Bug hunting, is it worth it?
Short answer ... no
Here are 4 verified bugs I submitted, from major sites, and was never paid for, with evidence
The prank a Facebook follower one.
Basically this bug allows a user to upload a status on how amazing the tories are, only for the person sharing it to re-share a picture of a the Uk's post brexit economy as a sheep being attacked by loads of wolves
Try it now, that's not a feature, it's a bug.
The "poison Facebook's advertising database one".
Facebook track user's offline, this exploit allows me to claim to be the original user, and point their (encrypted) Facebook ID to a site for those with a fetish foe penguins.
The GitHub (owned by Microsoft), eternal student one.

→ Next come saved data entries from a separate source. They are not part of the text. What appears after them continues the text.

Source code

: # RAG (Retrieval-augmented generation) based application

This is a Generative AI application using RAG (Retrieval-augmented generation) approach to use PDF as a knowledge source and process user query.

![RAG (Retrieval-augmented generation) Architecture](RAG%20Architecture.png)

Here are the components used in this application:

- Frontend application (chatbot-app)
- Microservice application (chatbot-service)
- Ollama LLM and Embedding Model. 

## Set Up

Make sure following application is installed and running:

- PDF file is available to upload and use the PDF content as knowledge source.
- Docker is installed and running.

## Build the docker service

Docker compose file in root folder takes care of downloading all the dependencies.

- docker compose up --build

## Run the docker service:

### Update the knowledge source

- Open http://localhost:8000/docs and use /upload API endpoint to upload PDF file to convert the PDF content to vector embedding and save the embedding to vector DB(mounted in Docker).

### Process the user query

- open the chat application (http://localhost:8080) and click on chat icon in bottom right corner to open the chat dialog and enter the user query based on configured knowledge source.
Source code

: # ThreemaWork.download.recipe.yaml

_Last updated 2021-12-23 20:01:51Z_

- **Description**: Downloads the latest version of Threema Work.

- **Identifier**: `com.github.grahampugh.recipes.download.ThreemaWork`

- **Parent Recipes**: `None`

Students get free access to online tools (worth thousands of pounds per student, verified by their .ac.uk address (or .edu in America), change the .ac.uk student address and get student perks for the resat of your life, thanks M$
The National Express (UK coach company, Value 27/9/2022 £1.14 billion
On the National express app, searches for Victoria coach station come us as null, meaning "not listed", and therefore can't be booked under teh exploit reported.
There is Open bug bounty a place where you can keep multi-billion pound companies secure by brokering vulnerabilities for ...
A pat on the head.
Come on, your companies are sometimes worth trillions, is money so tight that you can't pay people who stop you being taken offline?